EX-99.1 11 tm2021376d2_ex99-1.htm EXHIBIT 99.1

 

Exhibit 99.1

 

July 9, 2020

 

Division of Corporation Finance

U.S. Securities and Exchange Commission

100 F Street, N.E.

Washington, D.C. 20549

Attn: Office of Chief Accountant

 

Re: Vision Marine Technologies Inc. – Registration Statement on Form F-1 (CIK No. 0001813783) — Application for Waiver of Requirements of Form 20-F, Item 8.A.4

 

Ladies and Gentlemen:

 

Vision Marine Technologies Inc., a foreign private issuer organized under the laws of Quebec, Canada (the “Company), confidentially submitted to the Securities and Exchange Commission (the “Commission”) on June 2, 2020 a draft Registration Statement on Form F-1 (as amended, the “Registration Statement”), relating to a proposed initial public offering (“IPO”) of the Company’s common shares. The Registration Statement has been reviewed by the staff of the Commission (the “Staff”) and the Company intends to respond to the comments of the Staff relating to the Registration Statement contained in the Staff’s letter dated June 26, 2020. The Company is not currently a publicly reporting Company in any jurisdiction.

 

The Registration Statement currently contains audited IFRS-IASB financial statements for the years ended August 31, 2018 and 2019 and unaudited interim IFRS-IASB financial statements for the six months ended February 29, 2020. As of this submission, the Registration Statement satisfies Item 8.A.4 of Form 20-F, which is applicable to the Registration Statement pursuant to Item 4(a) of Form F-1, because the audited financial statements included in the Registration Statement are less than twelve months old.

 

At the time of effectiveness, we expect that the Registration Statement will contain audited IFRS-IASB financial statements for the years ended August 31, 2018 and 2019 and unaudited interim IFRS-IASB financial statements for the six months ended February 29, 2020. Item 8.A.4 of Form 20-F, which is applicable to the Registration Statement, states that in the case of a foreign private issuer’s IPO, the registration statement must contain audited financial statements as of a date not older than 12 months at the time of filing and upon effectiveness, unless a waiver is obtained. See also Division of Corporation Finance, Financial Reporting Manual, Section 6220.3.

 

The Company is submitting this waiver request pursuant to Instruction 2 to Item 8.A.4 of Form 20-F, which provides that the Commission will waive the 12-month age of financial statements requirement “in cases where the company is able to represent adequately to [the Staff] that it is not required to comply with this requirement in any other jurisdiction outside the United States and that complying with this requirement is impracticable or involves undue hardship.” See also the Staff’s 2004 release entitled International Reporting and Disclosure Issues in the Division of Corporation Finance (available on the Commission’s website at http://www.sec.gov/divisions/corpfin/internatl/cfirdissues1104.htm) at Section III.B.c, in which the Staff notes:

 

“the instruction indicates that the staff will waive the 12-month requirement where it is not applicable in the registrant’s other filing jurisdictions and is impracticable or involves undue hardship.
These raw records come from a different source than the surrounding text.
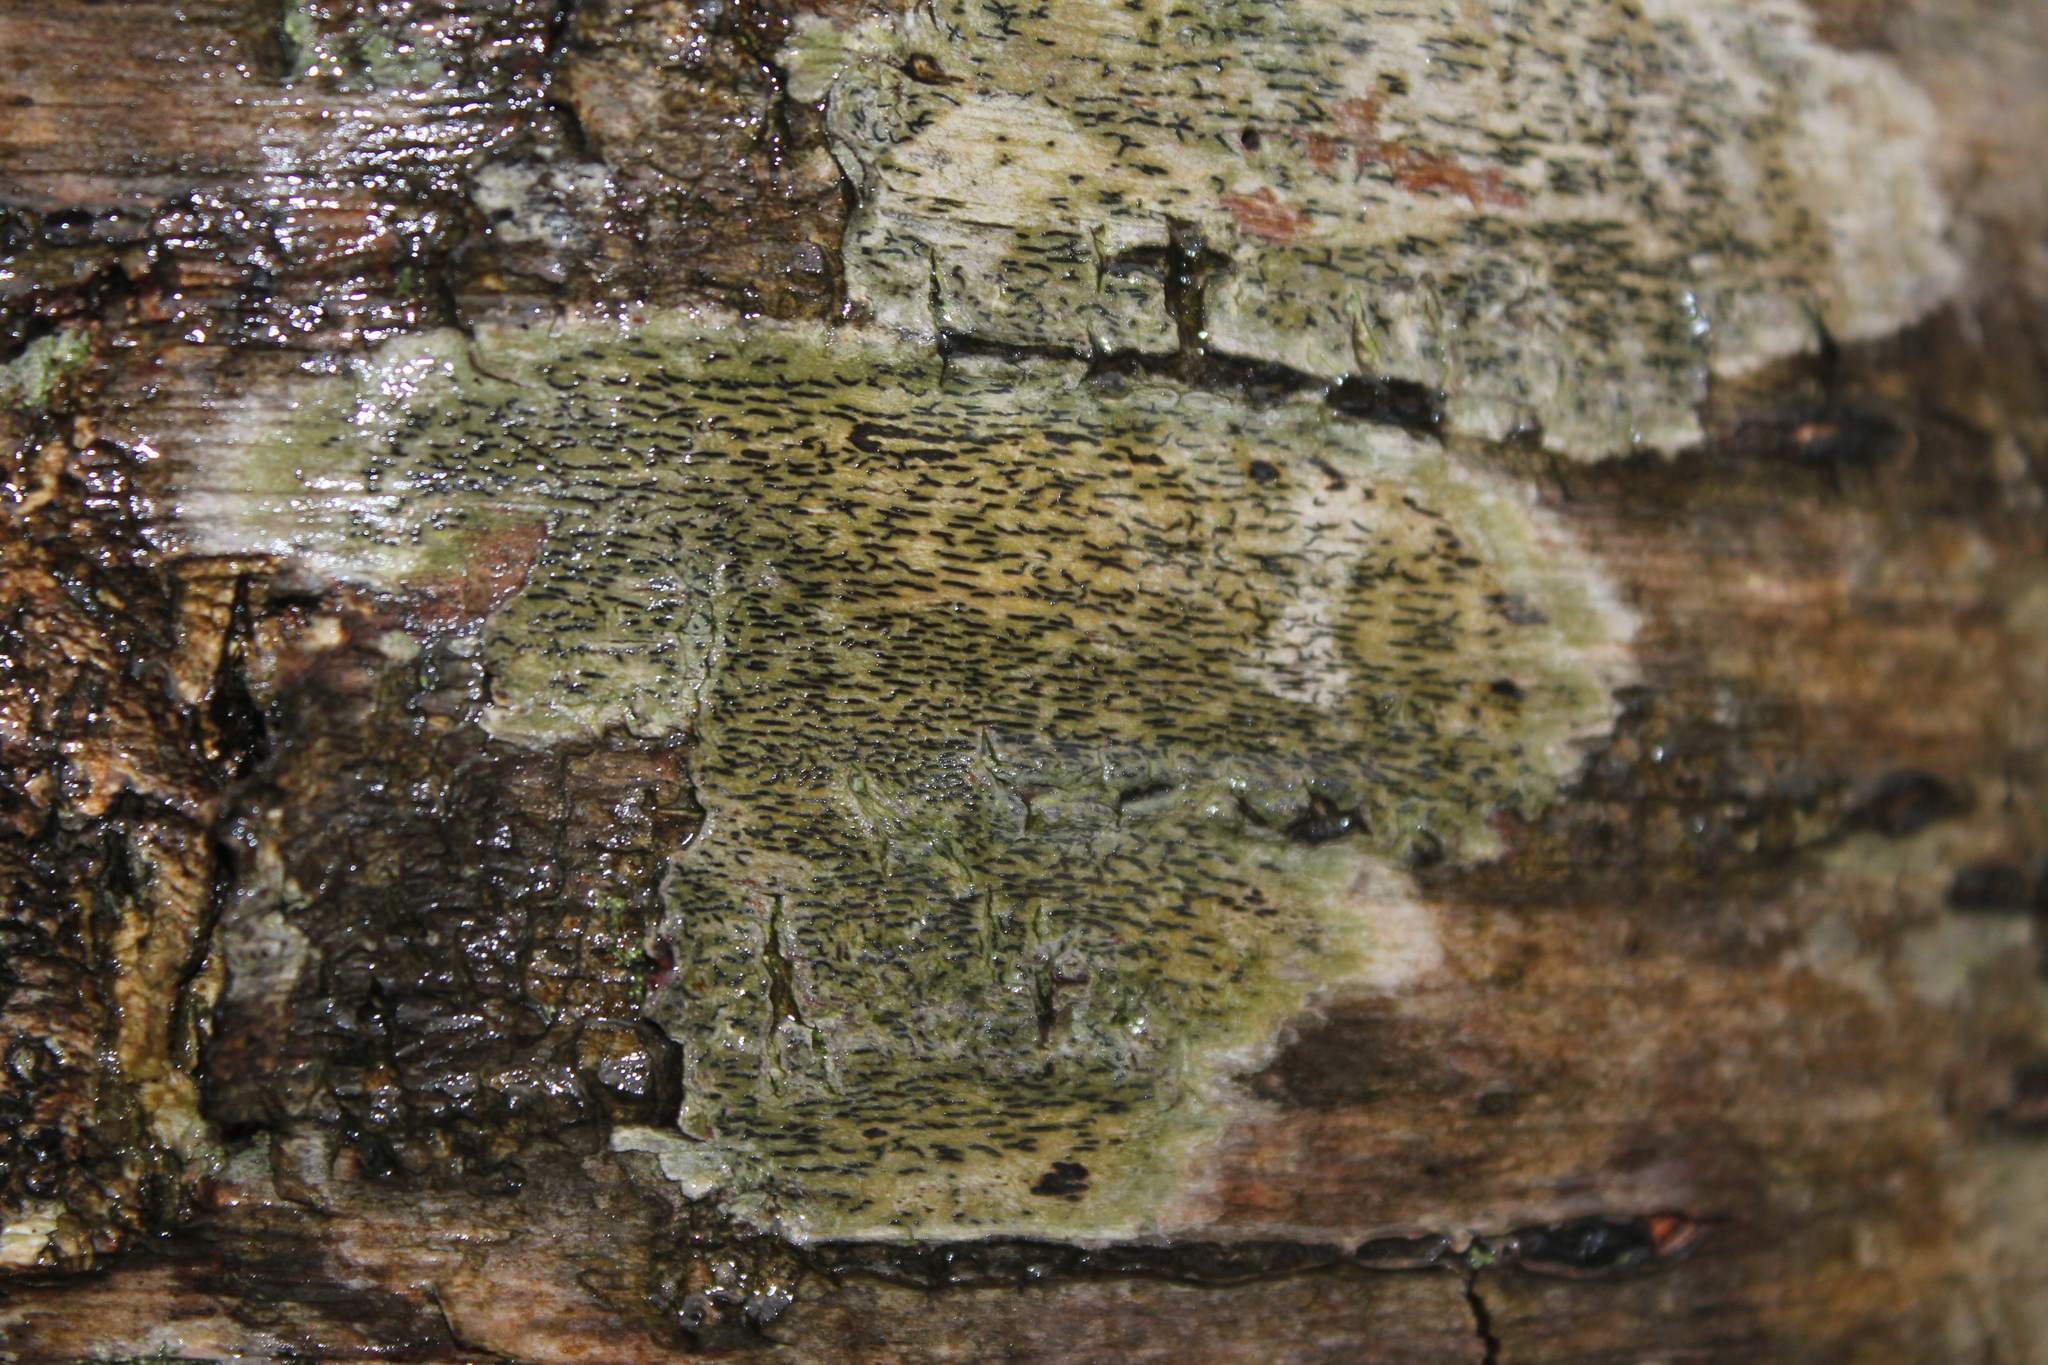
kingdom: Fungi
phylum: Ascomycota
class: Lecanoromycetes
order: Ostropales
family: Graphidaceae
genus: Graphis
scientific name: Graphis scripta
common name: Script lichen
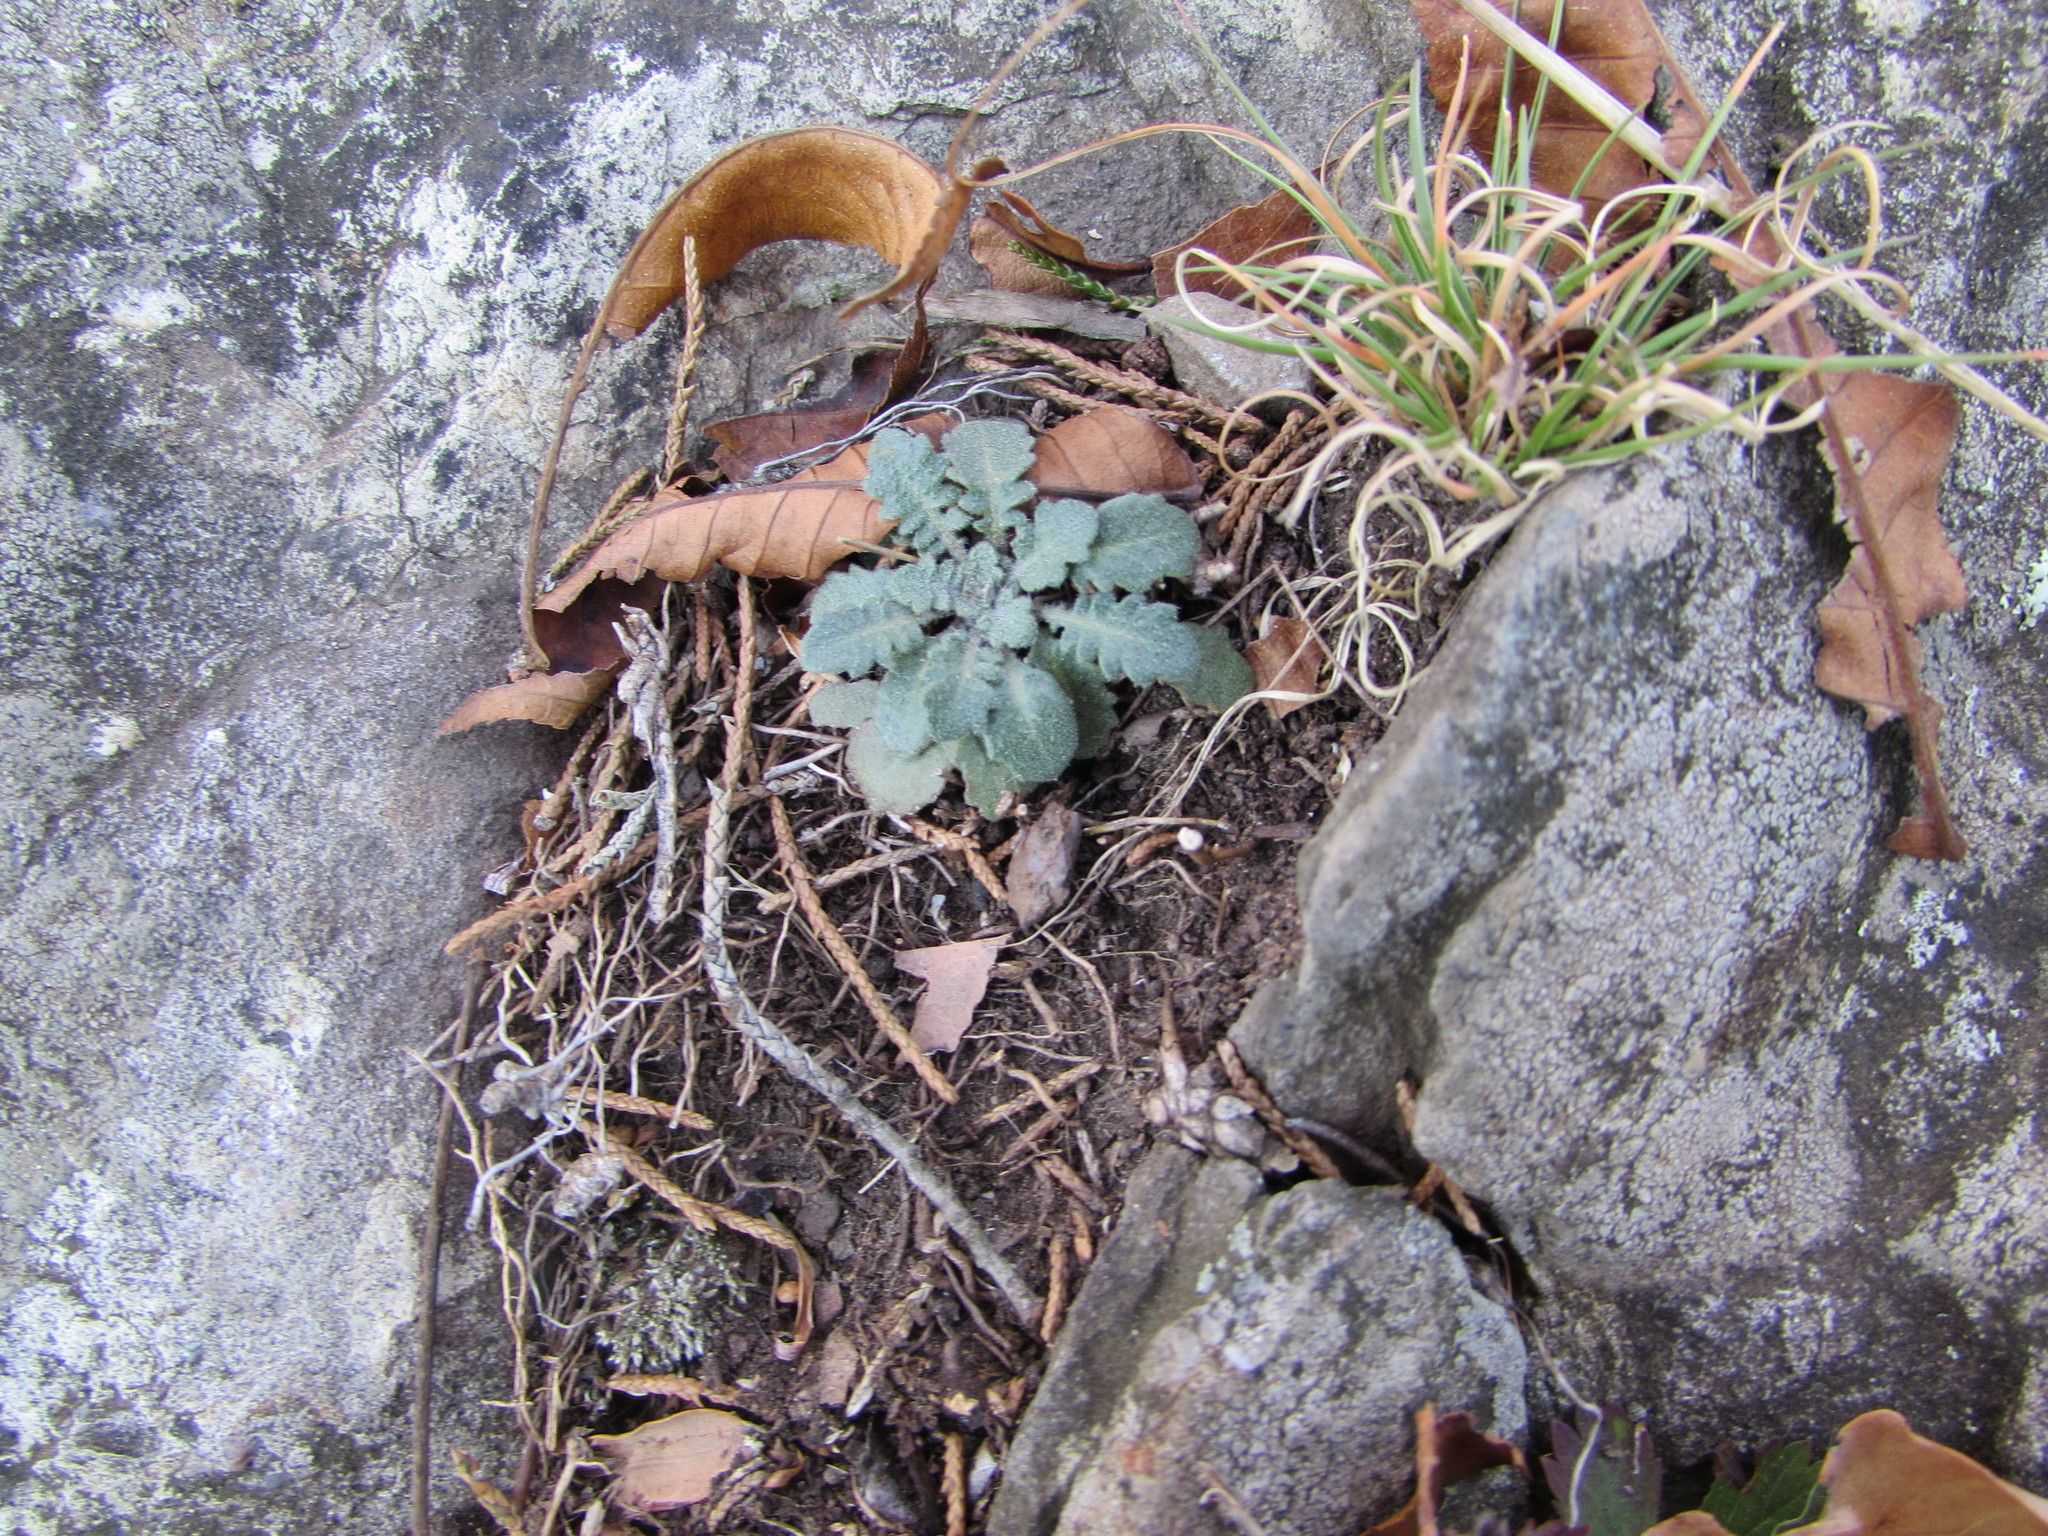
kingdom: Plantae
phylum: Tracheophyta
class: Magnoliopsida
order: Brassicales
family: Brassicaceae
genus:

As a result, we expect that the vast majority of IPOs will be subject only to the 15-month rule. The only times that we anticipate audited financial statements will be filed under the 12-month rule are when the registrants must comply with the rule in another jurisdiction, or when those audited financial statements are otherwise readily available.”

 

 

 

 

In connection with this request, we as counsel to the Company, represent to the Commission that:

 

  1. The Company is not currently a public reporting company in any other jurisdiction.

 

  2. The Company is not required by any jurisdiction outside the United States, to have audited financial statements as of a date not older than 12 months from the date of filing a Registration Statement.

 

  3. The Company does not anticipate that its audited financial statements for the year ended August 31, 2020 will be available until October of 2020.

 

  4. Compliance with Item 8.A.4 would be impracticable and would involve undue hardship for the Company.

 

  5. In no event will the Company seek effectiveness of the Registration Statement if the audited financial statements contained therein are older than 15 months at the time of the offering.

 

Thank you for your consideration of the Company’s request, which we hope will be acceptable to the Chief Accountant. If additional information would be helpful in your analysis of the Company’s request or you have any questions or comments regarding the information in this letter, please contact the undersigned at 450-951-7009 or William Rosenstadt, our U.S. securities counsel, at 212-558-0022.